Task: Could you print each entry below verbatim while omitting the pictures?

Data extract:
=====

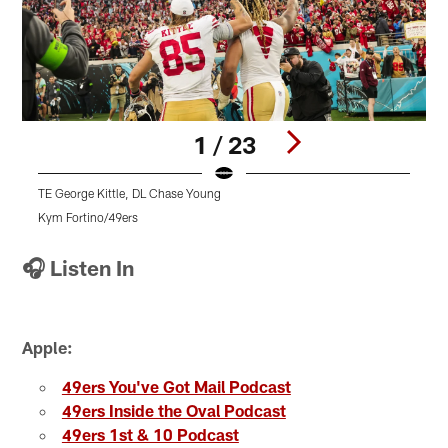
1 / 23
TE George Kittle, DL Chase Young
T
Kym Fortino/49ers
K
Pause
Pause
Play
Play
🎧 Listen In
Apple:
49ers You've Got Mail Podcast
49ers Inside the Oval Podcast
49ers 1st & 10 Podcast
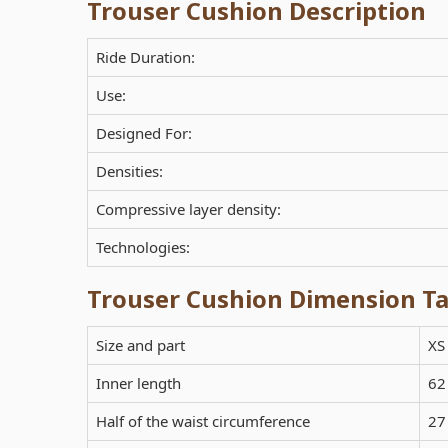
Trouser Cushion Description
Ride Duration:
Use:
Designed For:
Densities:
Compressive layer density:
Technologies:
Trouser Cushion Dimension Ta
Size and part
XS
Inner length
62
Half of the waist circumference
27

=====

Solution below:
1 / 23
TE George Kittle, DL Chase Young
T
Kym Fortino/49ers
K
Pause
Pause
Play
Play
🎧 Listen In
Apple:
49ers You've Got Mail Podcast
49ers Inside the Oval Podcast
49ers 1st & 10 Podcast
Trouser Cushion Description
Ride Duration:
Use:
Designed For:
Densities:
Compressive layer density:
Technologies:
Trouser Cushion Dimension Ta
Size and part
XS
Inner length
62
Half of the waist circumference
27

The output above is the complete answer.